[Math] Gradient, tangents, planes, and steepest direction

multivariable-calculus

I know this is a topic covered on the internet frequently, but I still have further questions regarding visualization. I last took calculus some time ago, but am struggling with visualizations.

Assuming $f(x,y)$ is some surface in 3D space. Now, let's say we take the gradient at point $(x_1, y_1)$. $\nabla f$ is then some two-dimensional vector $\langle \frac {\partial f}{\partial x},\frac{\partial f}{\partial y}\rangle$ and evaluated at $x_1$ and $y_1$. This two-dimensional vector symbolizes both how much change we have with respect to the x-axis and how much change we have with respect to the y-axis. I now have a couple points that I'm struggling (for whatever reason, to figure out)

1) Is it safe to say that the magnitude of the gradient vector at $(x_1, y_1)$ is the slope of the tangent plane to the surface at $f(x_1, y_1)$?

2) How is it that I read the gradient both is normal to the surface, but also points in the direction of maximum increase of $f$? I guess this is the problem I'm having, visualizing what the gradient vector looks like.

Best Answer

Your function $f:\mathbb{R}^2\to\mathbb{R}$ gives a surface in $\mathbb{R}^3$. This is the subset of $\mathbb{R}^3$ given by $\{(x,y,f(x,y)) \ ; x,y\in\mathbb{R}\}$ which is equal to $$\left\{(x,y,z)\in\mathbb{R}^3 \ ;\ f(x,y)-z=0\right\}$$ The gradient of the function $g(x,y,z)=f(x,y)-z=0$ is the normal vector you are referring to.

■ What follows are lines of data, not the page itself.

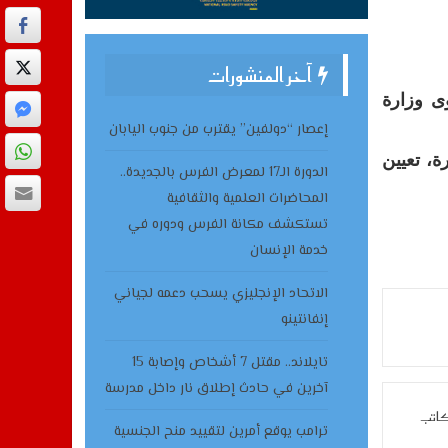
آخر المنشورات
وى وزارة
إعصار “دولفين” يقترب من جنوب اليابان
ة، تعيين
الدورة الـ17 لمعرض الفرس بالجديدة..
المحاضرات العلمية والثقافية
تستكشف مكانة الفرس ودوره في
خدمة الإنسان
الاتحاد الإنجليزي يسحب دعمه لجياني
إنفانتينو
تايلاند.. مقتل 7 أشخاص وإصابة 15
آخرين في حادث إطلاق نار داخل مدرسة
كاتب
ترامب يوقع أمرين لتقييد منح الجنسية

The gradient is $\left(\frac{\partial f}{\partial x},\frac{\partial f}{\partial y},-1\right).$ At each point $(x_0,y_0,z_0)$ on your surface, this vector evaluated at $(x_0,y_0,z_0)$ gives a normal vector for the tangent plane to the surface at $(x_0,y_0,z_0)$.

To address your second question, recall that the directional derivative of $f(x,y)$ in the direction of a line in the $xy$-plane gives the slope of the line obtained by extending the line in the $xy$-plane in the $z$-direction and intersecting the surface, as shown below

directional
(source: buffalo.edu)

The gradient of $f$ is $(\frac{\partial f}{\partial x},\frac{\partial f}{\partial y})$, which, at each point, gives a line passing through the origin in $\mathbb{R}^2$. It is this line (i.e. direction) for which the directional derivative returns the largest value. That is, the slope of the blue line is the greatest when your direction in the $xy$-plane is $(\frac{\partial f}{\partial x},\frac{\partial f}{\partial y})$.

In the animation notice how as the black line changes, the slope of the blue line (which is the directional derivative in the direction of the black line) changes. The green line in the xy-plane is the line formed by the gradient of f(x,y) evaluated at the yellow point. Notice that when the directional derivative is taken in the direction of this line (the green line) the blue line is the steepest.